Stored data

════════════════════

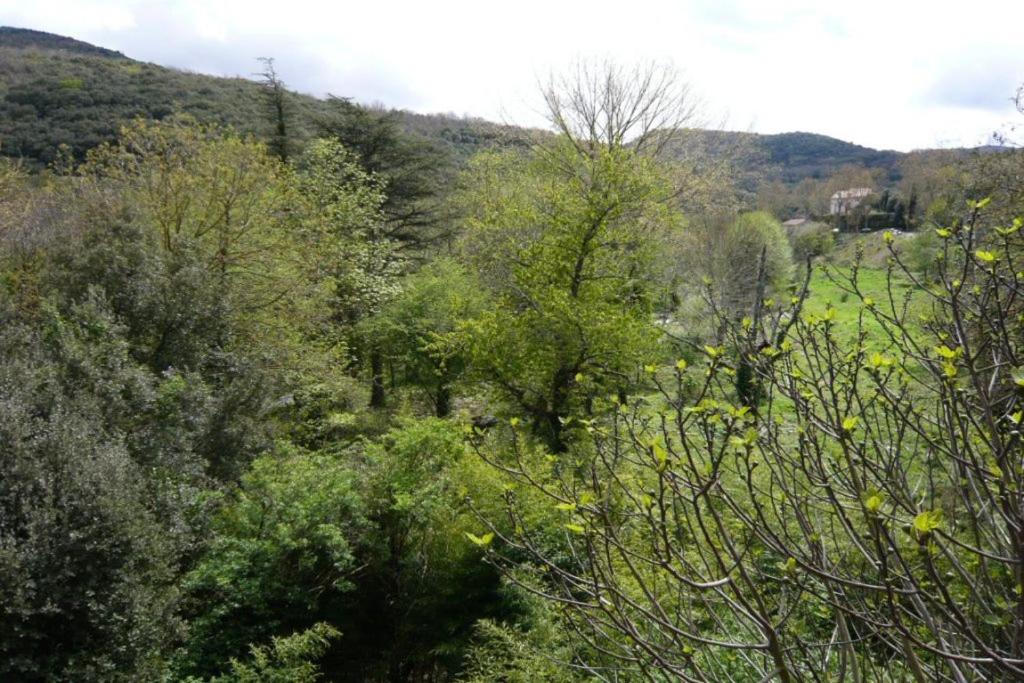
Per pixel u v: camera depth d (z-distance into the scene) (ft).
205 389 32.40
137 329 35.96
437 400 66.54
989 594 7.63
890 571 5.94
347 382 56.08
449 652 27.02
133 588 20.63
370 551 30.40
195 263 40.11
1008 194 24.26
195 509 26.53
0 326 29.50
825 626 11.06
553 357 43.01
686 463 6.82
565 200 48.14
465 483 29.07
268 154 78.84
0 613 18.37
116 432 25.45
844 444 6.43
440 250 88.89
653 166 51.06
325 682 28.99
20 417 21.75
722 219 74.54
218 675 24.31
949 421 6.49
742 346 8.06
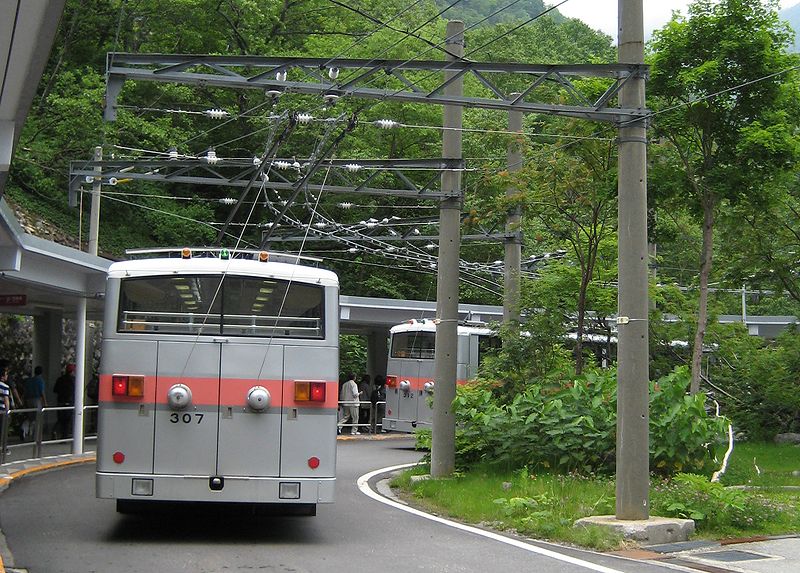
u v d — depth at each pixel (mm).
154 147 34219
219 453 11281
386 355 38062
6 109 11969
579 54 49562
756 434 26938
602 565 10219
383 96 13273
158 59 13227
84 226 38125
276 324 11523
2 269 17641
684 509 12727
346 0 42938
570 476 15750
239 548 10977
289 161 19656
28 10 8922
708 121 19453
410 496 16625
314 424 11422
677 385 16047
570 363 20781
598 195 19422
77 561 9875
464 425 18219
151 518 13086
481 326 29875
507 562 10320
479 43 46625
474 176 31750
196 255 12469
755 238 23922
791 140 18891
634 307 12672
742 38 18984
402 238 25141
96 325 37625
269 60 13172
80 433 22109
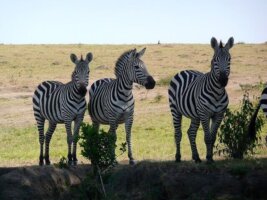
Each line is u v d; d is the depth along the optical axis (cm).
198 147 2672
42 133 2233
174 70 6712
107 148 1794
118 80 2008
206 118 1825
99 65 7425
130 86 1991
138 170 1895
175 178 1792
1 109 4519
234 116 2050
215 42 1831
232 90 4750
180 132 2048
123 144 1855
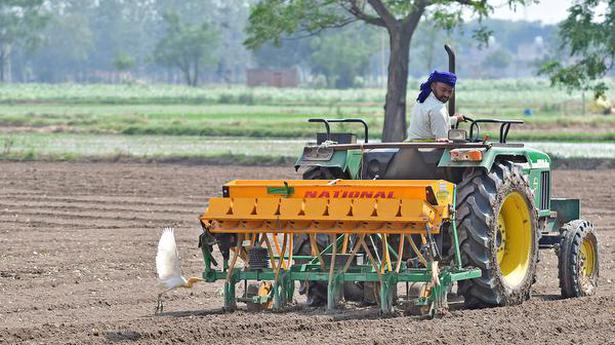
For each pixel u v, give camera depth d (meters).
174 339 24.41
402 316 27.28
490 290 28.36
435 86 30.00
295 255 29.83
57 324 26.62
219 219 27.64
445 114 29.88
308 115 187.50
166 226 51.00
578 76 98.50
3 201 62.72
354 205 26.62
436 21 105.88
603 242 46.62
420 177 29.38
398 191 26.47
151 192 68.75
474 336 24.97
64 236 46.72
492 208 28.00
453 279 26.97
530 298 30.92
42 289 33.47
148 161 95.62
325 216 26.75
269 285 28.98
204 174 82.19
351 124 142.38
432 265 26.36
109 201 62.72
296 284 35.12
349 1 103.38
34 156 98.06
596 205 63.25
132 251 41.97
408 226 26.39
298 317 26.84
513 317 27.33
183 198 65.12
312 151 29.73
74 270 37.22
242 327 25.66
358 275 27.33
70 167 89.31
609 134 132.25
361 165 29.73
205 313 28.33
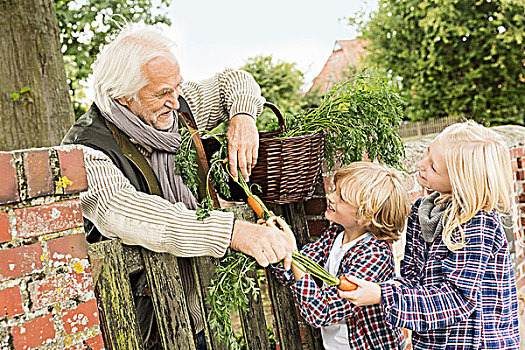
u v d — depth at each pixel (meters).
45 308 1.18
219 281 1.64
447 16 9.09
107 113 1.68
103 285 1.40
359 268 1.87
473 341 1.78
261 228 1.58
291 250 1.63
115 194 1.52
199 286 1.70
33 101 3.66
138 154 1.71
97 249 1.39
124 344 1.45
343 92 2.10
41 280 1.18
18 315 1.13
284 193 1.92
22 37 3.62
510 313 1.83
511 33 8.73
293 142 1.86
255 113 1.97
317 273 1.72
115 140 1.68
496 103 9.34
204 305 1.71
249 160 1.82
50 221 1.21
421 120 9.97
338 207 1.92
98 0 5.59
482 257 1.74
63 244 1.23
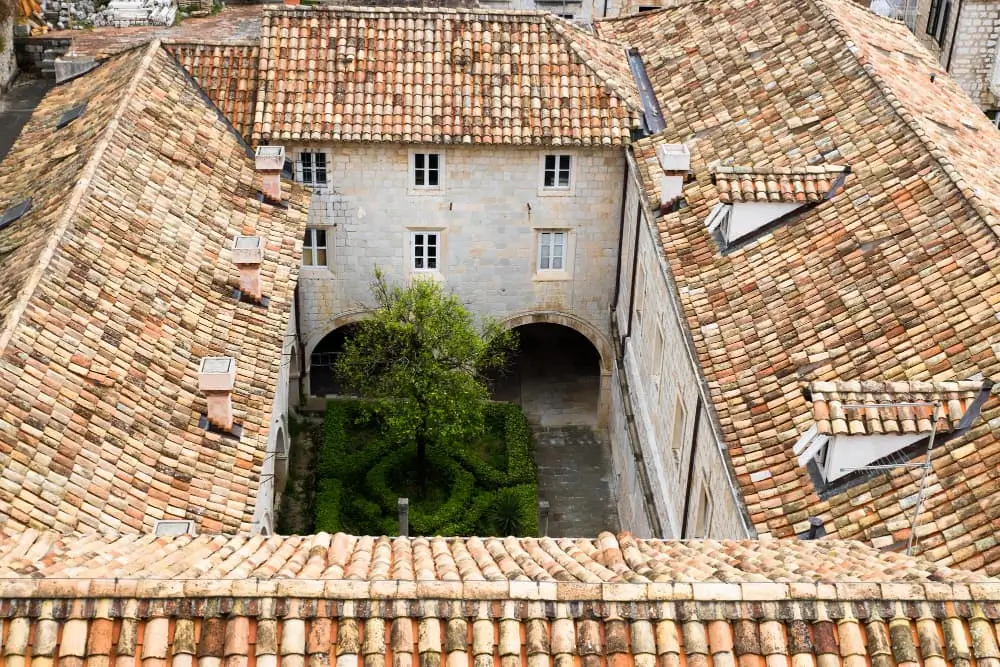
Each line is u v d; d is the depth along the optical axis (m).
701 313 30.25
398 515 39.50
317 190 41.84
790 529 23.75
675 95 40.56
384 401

════════════════════

** ACTION ITEM **
Filter the records above down to the lines containing "camera".

** SOLUTION TO THIS TASK **
Per pixel u v: camera depth d (z-distance into the scene) (ft).
For each pixel u v, give camera depth d (meters).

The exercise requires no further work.